Balonazos
·12 March 2025
Dieguitos

Balonazos
·12 March 2025
Dieguitos.- Su irreverencia contrastaba con las enormes calamidades vividas en su barrio; no sólo él, sino su madre, su padre y el puño de hermanos que peleaban cada comida como fe de vida, al punto de aprovechar la única posibilidad de cambiar su destino: salir, cambiar, migrar.El televisor, de las pocas señales de vanguardia en casa, se mantenía encendido todo el día para mitigar la realidad, hasta que aparecía, en la hora premier, el programa favorito de cada uno y el caos entraba a las alcobas, divididas por una pared agrietada y la mera esperanza del impredecible futuro.

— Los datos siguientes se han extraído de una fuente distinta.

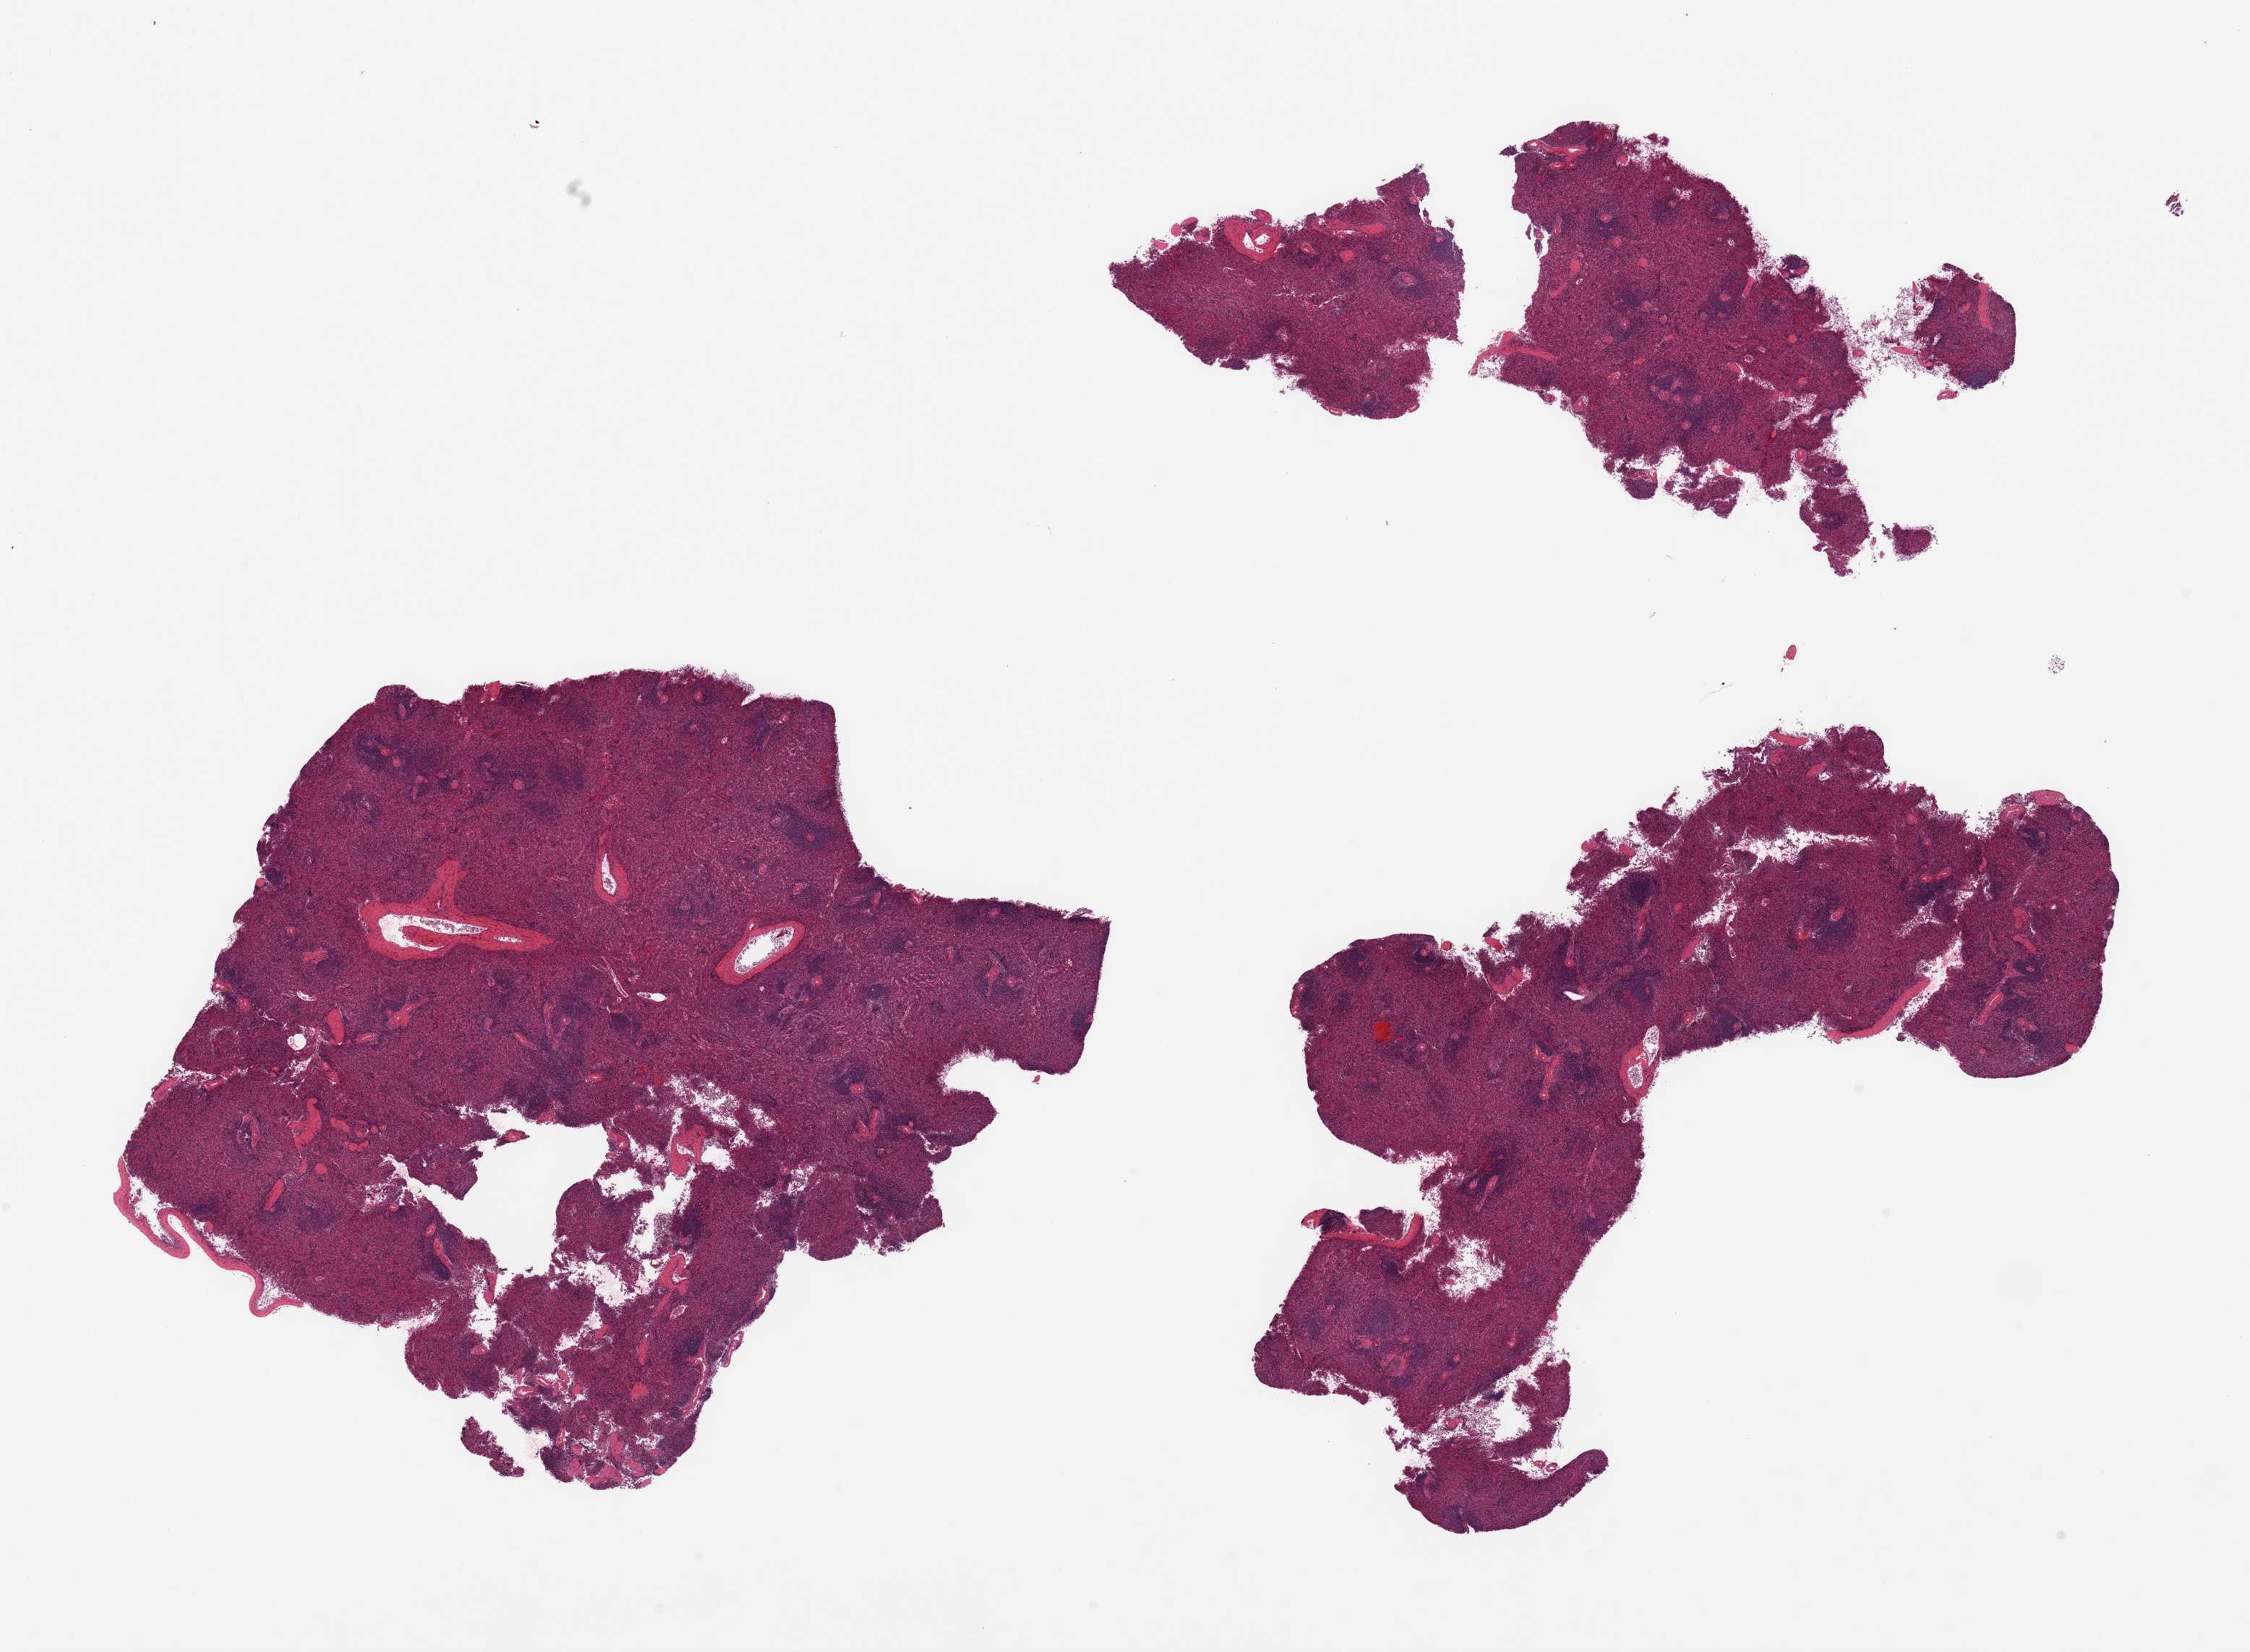
Digitized H&E-stained section, a low-resolution overview of the entire scanned area, about 24.6 x 18.1 mm (acquisition: 20x scan), PAXgene-fixed, paraffin-embedded tissue, section of spleen (target tissue), donor tissue sample. Donor sex: female.
Pathologist's review note for this sample: 2 pieces, fairly well preserved; no significant abnormalities.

A los niños de Palermo los espantaban del televisor con las noticias de Fiorito, mientras que, a los dieguitos en Fiorito, los aterrorizaban con la realidad distante. Como un ritual generacional, la señal del noticiero caía en manos de los padres quienes, entre tan poca esperanza, escucharon a un embajador extranjero con acento raro y cabello encrespado.
Por un momento, aquel toque diferencial llamó la atención de los diegos grandes: madre y padre, quienes lo escucharon algo excéntrico y decidieron prestar atención al personaje que no se disculpaba por la omisión del “sh” y que se olvidaba de pronunciar las “eses” al final de cada palabra.
Mientras la “mamá Diego” doblaba tres pares de medias de fútbol, en aquella habitación entró una idea tan extraña como esperanzadora, cuando aquel embajador dijo abiertamente que las puertas de la “Venezuela Saudita de los setenta” estaban abiertas para migrantes argentinos.
Aquellos padres se miraron como la primera vez en aquel autobús a reventar, como si quisieran olvidar el pasado y organizar un futuro. Por un momento, analizaron sus limitaciones, pero decidieron visitar la embajada, tan lejos como sus posibilidades.
El plan no era sencillo, pero sintieron que finalmente tenían uno. Lo más atractivo de todo era que en dos meses, un avión sin costo y algunos gastos de instalación, estarían dispuestos para quienes se acogieran a la medida. Los Diegos tenían algo.
Luego de organizar su documentación, todos, grandes y pequeños, dejaron las calles hambrientas de Fiorito con rumbo desconocido. Como fracasar no era un verbo sino siete días de la semana, decidieron no despedirse, ante el predecible y pronto regreso.
El primer fin de semana, los dieguitos salieron a caminar por las calles de Caracas. Rascacielos, grandes avenidas, un metro en construcción fueron los primeros avistamientos, nada diferente a su natal Buenos Aires, pero extrañaron la ausencia de potreros y niños con pelotas.
El padre Cándido, anfitrión en su llegada, los invitó a la misa y al convivio el primer domingo. No era cristiandad, era gratitud. A Dieguito le gustó la arepa, a Lalo y Hugo el pastel andino. Los Diegos grandes disfrutaron y agradecieron, pero su paladar chocó con el Caribe.
Minutos más tarde, días más tarde y meses más tarde, aquellos hermanos, ávidos de lo diferente y sudar caribeño, buscaron sin fortuna la escuela Cebollitas, pero encontraron en algunas esquinas al hijo del portugués, al hijo del italiano y (A) algunos ingleses migrantes, con acento extraño, pero con la pelota a sus pies.
Dieguito era el más atrevido con la pelota: regateaba, corría, hacía de todo. Luego de hacer un gol desde mitad de cancha esquivando a once jugadores, todos ingleses y hacer un gol con la mano, se consideraba un Dios. Colgó los guayos.
Fue un busca de otro reto y, como su deseo era brillar, se unió a Criollitos, una de las granjas de beisbol más importantes del país. Al principio fue cátcher, ese que parece una estatua y atrapa la pelota detrás del bateador pero, como no corría, se aburrió y cambió.
Luego jugó en primera base pero, como le llegaban apenas 6 pelotas en todo el partido ni sudaba, ni corría, ni reía, se cambió a short stop. Allí corría tres metros a la izquierda y tres a la derecha mientras trazaba figuras con sus guayos en la arena dibujando balones y canchas de fútbol.
Un buen día, en aquella cancha inhóspita, con el sol caribeño fingiendo compasión y la adrenalina dormida, cayó desde algún lugar lejano un balón de fútbol. Los niños de la otra cancha gritaron “chamo, pásamela”. El juego se detuvo y el tiempo también.
Dieguito tomó la pelota, la miró, se inclinó, se perfiló con su pierna izquierda, recordó su escuela Cebollitas, su potrero, sus amigos, su nostalgia, levantó su mirada y salió corriendo a gritarle a sus padres que, si regresaban a Fiorito, los haría campeones mundiales.